Trans-imperial interactions and the anti-colonial politics of comparison: the case of Indian and Korean nationalism in the inter-war period
Friday, November 27th, 2015
Date | Time | Location |
---|---|---|
Friday, November 27, 2015 | 3:00PM - 5:00PM | Seminar Room 208N, Munk School of Global Affairs 1 Devonshire Place M5S 3K7 |
Series
Reimagining the Asia Pacific
Description
This paper examines the implications of Indian nationalism during the inter-war period for both Japanese rule in Korea and the anti-colonial struggle against it. It discusses how two Bengalis, famous for their Anglophobia—the poet Rabindranath Tagore and the revolutionary Rash Behari Bose—saw Japanese colonialism in Korea and how their contrasting views differentially influenced thoughts about colonialism in the Japanese colonial empire, among both Japanese and Koreans. The paper shows how the views and influence of these two Indians can usefully be examined in terms of what Ann Laura Stoler has called the ‘politics of comparison’. Stoler has seminally argued that modern empires interacted with one another in the (trans-)formations of their colonial policies, urging scholars of colonial history to attend to how these empires compared one another with a view to understanding the politics behind such acts of comparison. By taking the example of the Korean and Indian causes for independence, particularly their trans-imperial interactions, this paper will try to demonstrate that this concept can be usefully extended in ways that cover the thoughts and actions of those colonized subjects who used comparison to oppose colonialism.

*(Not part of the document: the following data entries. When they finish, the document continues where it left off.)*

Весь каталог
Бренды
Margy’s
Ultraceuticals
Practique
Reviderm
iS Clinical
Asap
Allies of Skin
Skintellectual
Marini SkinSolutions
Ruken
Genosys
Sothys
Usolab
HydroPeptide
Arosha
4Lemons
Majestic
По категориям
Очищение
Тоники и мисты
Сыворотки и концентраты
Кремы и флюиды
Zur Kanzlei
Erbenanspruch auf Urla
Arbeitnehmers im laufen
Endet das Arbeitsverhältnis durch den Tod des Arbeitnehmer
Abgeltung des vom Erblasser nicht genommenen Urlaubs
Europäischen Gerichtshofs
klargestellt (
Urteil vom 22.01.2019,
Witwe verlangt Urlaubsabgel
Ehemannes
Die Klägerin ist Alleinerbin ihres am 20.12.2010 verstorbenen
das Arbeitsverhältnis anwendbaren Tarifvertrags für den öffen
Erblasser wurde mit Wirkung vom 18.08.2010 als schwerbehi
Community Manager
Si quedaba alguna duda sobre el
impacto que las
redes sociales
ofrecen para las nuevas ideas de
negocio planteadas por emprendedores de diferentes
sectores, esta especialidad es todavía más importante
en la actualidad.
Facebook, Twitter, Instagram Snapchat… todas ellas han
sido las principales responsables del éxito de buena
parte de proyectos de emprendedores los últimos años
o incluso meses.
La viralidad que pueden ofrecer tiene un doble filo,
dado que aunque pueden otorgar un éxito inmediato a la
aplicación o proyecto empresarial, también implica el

Satoshi Mizutani was educated at Sophia, Warwick and Oxford Universities. His Dphil thesis was published in 2011 as The Meaning of White: Race, Class, and the ‘Domiciled Community’ in British India 1858-1930 (Oxford: Oxford University Press, 2011). Since 2005, he has taught at Doshisha University (Kyoto, Japan), and, in 2007 with Ryūta Itagaki, co-founded DOSC [Doshisha Studies in Colonialism], an inter-disciplinary research group devoted to studies on European and Japanese colonialisms.